■ **REQUIREMENTS**:
Pull out every line in the entries below that contains the string "Guinea", matching case exactly. Copy each such line in full.

━━ GIVEN DATA ━━

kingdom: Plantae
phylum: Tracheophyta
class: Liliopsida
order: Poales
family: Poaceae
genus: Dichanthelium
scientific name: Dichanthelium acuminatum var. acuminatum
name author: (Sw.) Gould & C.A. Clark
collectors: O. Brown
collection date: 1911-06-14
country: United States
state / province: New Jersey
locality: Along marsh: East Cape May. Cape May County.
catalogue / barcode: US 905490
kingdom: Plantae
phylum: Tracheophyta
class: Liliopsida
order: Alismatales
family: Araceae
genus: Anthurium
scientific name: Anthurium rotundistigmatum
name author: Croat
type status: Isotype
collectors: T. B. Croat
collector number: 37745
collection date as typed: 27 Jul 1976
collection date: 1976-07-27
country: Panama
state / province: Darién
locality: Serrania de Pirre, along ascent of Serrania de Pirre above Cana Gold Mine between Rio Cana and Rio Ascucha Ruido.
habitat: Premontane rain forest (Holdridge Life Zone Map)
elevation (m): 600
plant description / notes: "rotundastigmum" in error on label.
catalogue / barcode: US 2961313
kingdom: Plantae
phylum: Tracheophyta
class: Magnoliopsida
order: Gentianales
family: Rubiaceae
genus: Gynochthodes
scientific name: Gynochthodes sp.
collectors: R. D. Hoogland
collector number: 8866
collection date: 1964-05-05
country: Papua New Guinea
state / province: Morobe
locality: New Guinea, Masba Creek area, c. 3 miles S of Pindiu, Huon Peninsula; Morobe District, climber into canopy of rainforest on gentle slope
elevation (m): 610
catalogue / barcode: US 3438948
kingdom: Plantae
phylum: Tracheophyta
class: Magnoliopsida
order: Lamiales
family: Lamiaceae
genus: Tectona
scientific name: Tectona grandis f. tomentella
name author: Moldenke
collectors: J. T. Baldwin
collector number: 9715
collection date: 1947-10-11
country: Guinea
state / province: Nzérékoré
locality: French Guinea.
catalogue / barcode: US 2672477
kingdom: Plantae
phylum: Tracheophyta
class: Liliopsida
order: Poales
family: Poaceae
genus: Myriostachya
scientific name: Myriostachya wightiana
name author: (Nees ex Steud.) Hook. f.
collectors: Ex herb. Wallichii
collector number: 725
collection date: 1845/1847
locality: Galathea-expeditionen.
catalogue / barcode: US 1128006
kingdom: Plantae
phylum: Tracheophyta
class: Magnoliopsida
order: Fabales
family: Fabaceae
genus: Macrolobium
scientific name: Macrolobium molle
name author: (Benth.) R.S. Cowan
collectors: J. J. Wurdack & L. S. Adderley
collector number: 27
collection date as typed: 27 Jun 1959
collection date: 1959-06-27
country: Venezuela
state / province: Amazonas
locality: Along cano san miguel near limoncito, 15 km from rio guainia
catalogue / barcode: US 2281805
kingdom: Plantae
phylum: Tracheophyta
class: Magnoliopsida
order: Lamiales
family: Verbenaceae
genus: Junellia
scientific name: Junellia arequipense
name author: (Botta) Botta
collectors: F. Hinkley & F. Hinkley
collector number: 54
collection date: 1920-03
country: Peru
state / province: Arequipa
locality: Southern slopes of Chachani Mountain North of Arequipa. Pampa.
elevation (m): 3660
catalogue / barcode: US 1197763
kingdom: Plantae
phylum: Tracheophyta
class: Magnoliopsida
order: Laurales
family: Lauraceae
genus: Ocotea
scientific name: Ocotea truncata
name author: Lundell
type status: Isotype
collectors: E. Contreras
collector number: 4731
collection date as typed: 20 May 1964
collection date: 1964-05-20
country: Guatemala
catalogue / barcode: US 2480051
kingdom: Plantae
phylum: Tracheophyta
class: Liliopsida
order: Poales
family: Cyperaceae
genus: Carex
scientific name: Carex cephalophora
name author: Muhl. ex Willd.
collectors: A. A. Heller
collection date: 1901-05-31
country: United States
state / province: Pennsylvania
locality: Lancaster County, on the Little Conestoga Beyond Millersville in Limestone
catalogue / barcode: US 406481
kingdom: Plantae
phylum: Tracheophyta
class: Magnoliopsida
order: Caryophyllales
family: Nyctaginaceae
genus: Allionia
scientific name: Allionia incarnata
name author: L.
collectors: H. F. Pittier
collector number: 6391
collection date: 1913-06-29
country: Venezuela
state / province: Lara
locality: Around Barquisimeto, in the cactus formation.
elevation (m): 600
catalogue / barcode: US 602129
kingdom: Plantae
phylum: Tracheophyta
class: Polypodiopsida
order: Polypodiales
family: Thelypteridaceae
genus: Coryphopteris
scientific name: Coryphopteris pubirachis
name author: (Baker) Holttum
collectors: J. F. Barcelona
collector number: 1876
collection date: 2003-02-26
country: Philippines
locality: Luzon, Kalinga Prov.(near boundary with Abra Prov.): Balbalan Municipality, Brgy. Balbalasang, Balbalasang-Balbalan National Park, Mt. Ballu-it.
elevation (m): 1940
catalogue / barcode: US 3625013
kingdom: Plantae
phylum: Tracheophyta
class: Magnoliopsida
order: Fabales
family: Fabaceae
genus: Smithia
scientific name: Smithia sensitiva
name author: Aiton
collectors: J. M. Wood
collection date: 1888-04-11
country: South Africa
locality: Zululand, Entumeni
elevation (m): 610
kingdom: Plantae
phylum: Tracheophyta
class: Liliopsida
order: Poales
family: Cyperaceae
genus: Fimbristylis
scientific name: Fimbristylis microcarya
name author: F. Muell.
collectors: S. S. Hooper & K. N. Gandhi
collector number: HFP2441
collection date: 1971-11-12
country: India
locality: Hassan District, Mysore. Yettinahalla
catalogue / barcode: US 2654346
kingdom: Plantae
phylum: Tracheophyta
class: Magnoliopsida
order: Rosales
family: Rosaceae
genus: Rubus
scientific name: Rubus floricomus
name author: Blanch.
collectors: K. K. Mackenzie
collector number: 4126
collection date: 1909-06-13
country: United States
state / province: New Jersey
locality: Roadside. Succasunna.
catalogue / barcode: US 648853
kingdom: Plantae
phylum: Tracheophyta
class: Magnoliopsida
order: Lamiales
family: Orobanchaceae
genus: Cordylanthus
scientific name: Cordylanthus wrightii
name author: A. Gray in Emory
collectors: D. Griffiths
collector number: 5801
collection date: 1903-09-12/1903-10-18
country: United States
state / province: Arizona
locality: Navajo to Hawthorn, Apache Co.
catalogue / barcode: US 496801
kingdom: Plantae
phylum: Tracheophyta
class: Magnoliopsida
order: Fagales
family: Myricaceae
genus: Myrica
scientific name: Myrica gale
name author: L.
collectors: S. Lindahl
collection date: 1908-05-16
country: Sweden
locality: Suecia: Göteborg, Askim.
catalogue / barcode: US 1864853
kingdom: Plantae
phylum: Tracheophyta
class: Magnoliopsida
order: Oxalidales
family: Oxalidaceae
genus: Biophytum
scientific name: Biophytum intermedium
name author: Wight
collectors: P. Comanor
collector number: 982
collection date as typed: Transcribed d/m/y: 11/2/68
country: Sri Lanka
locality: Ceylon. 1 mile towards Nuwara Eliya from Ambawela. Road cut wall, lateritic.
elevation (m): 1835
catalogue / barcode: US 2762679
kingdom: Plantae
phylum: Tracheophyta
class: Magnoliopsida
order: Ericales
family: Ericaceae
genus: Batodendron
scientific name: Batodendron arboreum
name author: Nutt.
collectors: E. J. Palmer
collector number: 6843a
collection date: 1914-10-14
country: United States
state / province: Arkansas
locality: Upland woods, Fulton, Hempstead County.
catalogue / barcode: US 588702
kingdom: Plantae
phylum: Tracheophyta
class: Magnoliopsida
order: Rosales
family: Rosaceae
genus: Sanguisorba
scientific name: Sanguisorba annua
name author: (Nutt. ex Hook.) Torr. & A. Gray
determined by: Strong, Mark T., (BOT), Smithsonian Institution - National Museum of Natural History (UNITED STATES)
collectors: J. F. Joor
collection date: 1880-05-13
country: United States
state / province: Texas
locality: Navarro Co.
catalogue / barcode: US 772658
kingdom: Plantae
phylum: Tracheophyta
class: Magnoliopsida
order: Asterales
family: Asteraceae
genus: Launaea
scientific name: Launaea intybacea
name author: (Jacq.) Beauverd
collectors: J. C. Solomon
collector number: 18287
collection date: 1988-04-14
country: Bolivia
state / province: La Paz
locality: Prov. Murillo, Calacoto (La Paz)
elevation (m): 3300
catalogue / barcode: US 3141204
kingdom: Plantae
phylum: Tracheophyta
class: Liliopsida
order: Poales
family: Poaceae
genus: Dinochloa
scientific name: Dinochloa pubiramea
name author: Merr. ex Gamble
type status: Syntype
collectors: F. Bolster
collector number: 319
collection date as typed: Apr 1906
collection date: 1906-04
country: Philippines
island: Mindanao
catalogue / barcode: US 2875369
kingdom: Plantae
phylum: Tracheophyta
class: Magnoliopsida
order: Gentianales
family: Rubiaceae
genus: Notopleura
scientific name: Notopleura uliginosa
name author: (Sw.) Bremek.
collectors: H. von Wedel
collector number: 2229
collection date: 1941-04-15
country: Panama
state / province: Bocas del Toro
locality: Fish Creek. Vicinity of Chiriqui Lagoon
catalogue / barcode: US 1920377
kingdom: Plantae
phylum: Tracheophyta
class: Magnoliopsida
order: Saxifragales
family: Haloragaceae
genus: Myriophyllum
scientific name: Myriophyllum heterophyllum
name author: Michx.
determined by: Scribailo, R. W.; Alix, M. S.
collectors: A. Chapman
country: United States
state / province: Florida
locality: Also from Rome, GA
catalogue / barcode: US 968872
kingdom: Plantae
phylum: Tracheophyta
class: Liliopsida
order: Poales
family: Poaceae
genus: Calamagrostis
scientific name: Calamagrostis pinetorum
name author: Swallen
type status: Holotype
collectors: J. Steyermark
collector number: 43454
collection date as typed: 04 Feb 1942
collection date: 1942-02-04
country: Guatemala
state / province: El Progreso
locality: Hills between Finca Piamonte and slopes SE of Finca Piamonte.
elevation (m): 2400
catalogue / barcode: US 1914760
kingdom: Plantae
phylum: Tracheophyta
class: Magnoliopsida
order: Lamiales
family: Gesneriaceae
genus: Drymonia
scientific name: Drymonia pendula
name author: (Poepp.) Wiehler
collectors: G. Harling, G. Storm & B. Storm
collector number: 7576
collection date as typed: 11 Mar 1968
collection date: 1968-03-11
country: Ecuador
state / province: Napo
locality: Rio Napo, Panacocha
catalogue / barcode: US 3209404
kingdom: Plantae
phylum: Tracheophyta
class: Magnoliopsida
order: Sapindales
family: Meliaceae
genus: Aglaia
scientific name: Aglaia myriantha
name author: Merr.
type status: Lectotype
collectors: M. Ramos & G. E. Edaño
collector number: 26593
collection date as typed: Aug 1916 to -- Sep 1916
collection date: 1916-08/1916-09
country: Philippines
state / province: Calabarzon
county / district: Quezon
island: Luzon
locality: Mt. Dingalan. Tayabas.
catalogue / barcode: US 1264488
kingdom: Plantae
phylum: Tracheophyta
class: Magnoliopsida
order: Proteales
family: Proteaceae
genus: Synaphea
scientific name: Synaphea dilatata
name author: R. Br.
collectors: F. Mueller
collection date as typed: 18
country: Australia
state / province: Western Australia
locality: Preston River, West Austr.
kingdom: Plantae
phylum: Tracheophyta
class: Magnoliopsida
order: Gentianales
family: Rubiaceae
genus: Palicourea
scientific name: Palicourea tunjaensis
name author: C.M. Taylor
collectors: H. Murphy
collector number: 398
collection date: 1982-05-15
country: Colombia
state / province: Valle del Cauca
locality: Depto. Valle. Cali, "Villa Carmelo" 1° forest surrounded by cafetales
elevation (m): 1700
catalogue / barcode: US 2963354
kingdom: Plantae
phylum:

━━━

■ **EXPECTED ANSWER**:
country: Papua New Guinea
locality: New Guinea, Masba Creek area, c. 3 miles S of Pindiu, Huon Peninsula; Morobe District, climber into canopy of rainforest on gentle slope
country: Guinea
locality: French Guinea.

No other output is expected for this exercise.